Corbyn’s leadership of Labour is unlikely to prompt a shift in David Cameron’s robust approach toward Russia, but it will strengthen the hand of those in Europe, on both the left and right, who seek to accommodate Putin’s aggression against Ukraine and weaken economic sanctions against Moscow. If Corbyn becomes PM in 2020, and forces a British withdrawal from NATO, the impact on the transatlantic alliance and the Special Relationship will be catastrophic. A NATO without Britain is unthinkable and, if it becomes a reality, could result in the collapse of the entire alliance.

Washington will also be deeply concerned by Corbyn’s calls for cuts in British defense spending, which would significantly weaken Britain’s ability to fight alongside the United States.
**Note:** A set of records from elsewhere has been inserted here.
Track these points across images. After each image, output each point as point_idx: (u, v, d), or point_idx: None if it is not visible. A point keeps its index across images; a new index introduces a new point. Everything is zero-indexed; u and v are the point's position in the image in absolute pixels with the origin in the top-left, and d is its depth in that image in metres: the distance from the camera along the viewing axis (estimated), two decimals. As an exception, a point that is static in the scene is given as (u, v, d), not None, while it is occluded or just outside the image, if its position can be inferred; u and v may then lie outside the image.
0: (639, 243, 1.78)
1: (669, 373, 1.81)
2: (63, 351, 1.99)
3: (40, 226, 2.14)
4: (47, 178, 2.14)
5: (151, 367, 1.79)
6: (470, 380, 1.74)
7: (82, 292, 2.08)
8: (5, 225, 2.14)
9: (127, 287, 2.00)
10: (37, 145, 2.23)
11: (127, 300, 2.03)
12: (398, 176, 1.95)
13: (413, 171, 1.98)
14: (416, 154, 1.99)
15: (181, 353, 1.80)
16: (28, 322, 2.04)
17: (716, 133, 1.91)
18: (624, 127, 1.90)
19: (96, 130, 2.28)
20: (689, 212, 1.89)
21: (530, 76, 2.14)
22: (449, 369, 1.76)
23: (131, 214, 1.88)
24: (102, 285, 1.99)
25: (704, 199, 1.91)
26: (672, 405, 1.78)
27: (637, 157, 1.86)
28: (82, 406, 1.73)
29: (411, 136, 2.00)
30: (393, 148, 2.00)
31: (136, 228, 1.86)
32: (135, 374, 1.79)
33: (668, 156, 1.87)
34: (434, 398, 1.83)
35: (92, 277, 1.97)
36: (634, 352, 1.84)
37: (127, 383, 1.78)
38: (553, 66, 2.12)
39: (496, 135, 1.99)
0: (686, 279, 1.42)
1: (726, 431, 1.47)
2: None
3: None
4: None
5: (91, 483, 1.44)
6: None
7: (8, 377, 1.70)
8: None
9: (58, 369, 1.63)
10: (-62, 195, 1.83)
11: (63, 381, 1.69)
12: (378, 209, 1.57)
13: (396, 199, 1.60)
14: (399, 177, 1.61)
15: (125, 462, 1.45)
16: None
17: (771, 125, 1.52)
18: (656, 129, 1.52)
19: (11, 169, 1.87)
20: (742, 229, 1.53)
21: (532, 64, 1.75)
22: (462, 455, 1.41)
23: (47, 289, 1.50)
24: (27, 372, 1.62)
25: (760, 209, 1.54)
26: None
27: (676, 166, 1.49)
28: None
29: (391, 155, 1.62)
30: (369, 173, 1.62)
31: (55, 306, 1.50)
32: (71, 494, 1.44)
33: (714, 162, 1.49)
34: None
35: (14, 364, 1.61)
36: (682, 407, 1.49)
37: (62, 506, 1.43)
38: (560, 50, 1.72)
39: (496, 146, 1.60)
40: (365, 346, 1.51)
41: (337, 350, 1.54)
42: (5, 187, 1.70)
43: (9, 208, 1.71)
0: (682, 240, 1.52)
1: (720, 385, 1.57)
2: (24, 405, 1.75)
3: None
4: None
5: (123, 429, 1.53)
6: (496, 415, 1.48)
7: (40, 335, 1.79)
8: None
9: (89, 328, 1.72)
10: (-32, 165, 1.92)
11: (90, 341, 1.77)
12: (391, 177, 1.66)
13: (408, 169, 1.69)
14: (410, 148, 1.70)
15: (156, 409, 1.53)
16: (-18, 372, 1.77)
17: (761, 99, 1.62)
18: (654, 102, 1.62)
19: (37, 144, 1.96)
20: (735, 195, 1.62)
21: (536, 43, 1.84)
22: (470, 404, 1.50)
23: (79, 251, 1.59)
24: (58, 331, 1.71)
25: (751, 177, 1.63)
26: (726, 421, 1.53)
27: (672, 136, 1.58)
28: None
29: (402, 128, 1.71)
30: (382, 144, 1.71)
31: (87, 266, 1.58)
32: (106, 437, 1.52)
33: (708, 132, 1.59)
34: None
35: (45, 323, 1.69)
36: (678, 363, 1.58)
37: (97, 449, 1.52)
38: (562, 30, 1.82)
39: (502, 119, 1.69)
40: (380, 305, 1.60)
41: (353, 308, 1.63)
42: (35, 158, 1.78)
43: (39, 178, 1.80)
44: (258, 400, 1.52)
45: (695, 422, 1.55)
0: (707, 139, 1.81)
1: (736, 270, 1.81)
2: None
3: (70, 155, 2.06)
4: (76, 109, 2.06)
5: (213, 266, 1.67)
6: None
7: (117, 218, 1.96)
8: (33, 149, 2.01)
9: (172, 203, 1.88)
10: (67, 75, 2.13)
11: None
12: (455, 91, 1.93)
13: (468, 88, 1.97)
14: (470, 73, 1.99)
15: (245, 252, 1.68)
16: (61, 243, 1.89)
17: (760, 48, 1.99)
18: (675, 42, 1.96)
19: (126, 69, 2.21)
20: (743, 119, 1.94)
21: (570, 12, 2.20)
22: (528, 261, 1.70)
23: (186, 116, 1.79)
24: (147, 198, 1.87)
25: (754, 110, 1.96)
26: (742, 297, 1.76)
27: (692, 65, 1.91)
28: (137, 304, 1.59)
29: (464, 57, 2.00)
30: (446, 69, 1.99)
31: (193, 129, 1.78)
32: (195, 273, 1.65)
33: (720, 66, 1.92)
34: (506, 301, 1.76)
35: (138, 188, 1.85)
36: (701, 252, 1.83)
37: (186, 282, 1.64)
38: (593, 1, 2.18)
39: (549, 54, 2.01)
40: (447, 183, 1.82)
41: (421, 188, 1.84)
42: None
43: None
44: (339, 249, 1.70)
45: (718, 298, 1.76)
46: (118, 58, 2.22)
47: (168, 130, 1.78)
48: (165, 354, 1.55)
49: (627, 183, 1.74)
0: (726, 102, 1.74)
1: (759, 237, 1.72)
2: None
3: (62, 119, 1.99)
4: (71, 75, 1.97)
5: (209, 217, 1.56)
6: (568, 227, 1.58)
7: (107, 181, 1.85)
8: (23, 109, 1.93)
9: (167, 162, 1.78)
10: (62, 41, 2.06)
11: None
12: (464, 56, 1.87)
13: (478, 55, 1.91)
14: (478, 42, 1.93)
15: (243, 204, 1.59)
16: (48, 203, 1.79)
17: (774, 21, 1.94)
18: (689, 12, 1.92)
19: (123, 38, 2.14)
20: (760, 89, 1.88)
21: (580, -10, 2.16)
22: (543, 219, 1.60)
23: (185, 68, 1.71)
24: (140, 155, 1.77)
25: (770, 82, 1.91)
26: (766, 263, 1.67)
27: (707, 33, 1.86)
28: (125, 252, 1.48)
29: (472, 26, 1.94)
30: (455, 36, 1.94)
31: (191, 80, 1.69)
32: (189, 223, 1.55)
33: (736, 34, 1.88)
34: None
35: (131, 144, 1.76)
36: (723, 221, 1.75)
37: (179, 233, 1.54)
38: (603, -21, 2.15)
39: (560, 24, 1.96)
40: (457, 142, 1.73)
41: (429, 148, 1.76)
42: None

The Special Relationship is at its core a military and intelligence partnership, powered by the willingness of the United States and the United Kingdom to fight alongside each other on the battlefield against common enemies. A diminished British military, as Corbyn envisions it, would lose that ability, weakening the engine of the free world in the face of a growing array of threats. Corbyn also opposes Britain’s trident nuclear deterrent and would strip Britain of its status as a nuclear weapons power, just as the Russians are strengthening their power in Europe, even regularly flying bombers off the coast of Britain.

There can be no doubt that Jeremy Corbyn is determined to take Britain down the path of isolationism, even surrender to its enemies. He is at heart a short-sighted extremist who believes that Britain must retreat from the world. As he puts it: “Can we afford to have global reach as a country of 65 million people on the North West coast of Europe? Should we not be more interested in supporting international law and working with the U.N. rather than deciding that we as a small country can actually afford this global intervention role?” Is it any wonder that Cristina Kirchner, the Argentine anti-British despot who regularly threatens the peaceful British inhabitants of the Falkland Islands, is an admirer of Mr. Corbyn?

Corbyn’s vision is of an emasculated Britain, shorn of its nuclear defenses, with a gutted military and even cast adrift from the NATO alliance. This is a disastrous projection of Britain’s future that will have significant implications for the United States, as well as for Britain’s allies across the world, from the Baltic States to Australia.

British leadership matters on the world stage, and when Britain stands together with the United States, the world is a far safer place. Corbyn’s rise to Labour leader is the biggest threat to the Special Relationship since the end of the Cold War. Mr. Corbyn is offering the British people a path to decline, defeat, and ruin—it is a road they should be wary of taking.